(WORK TASK)
Which lines in the records below contain the string "shown"? List each such line in full. Case counts.

(TASK MATERIAL)
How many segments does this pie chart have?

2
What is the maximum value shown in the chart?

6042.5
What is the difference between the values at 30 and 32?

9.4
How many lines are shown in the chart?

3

---

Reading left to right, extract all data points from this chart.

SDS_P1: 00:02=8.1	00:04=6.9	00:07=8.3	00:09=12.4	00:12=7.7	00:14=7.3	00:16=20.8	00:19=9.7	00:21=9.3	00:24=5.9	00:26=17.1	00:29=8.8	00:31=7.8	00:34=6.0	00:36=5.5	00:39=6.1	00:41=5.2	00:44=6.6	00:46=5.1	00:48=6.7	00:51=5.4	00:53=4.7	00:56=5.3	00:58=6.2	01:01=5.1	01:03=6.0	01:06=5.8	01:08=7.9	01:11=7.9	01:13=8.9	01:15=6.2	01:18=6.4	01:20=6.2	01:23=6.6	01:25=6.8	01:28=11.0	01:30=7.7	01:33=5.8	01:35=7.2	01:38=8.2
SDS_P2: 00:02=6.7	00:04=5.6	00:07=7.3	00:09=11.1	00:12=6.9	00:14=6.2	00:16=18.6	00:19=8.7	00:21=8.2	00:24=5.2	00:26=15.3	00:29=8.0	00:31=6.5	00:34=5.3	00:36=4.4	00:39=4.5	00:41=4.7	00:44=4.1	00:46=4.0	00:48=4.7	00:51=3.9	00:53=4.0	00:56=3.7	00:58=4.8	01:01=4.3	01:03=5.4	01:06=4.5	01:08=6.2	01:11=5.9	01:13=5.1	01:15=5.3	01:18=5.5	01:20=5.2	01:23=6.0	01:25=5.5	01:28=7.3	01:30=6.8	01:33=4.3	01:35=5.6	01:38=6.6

(EXERCISE ANSWER)
What is the maximum value shown in the chart?
How many lines are shown in the chart?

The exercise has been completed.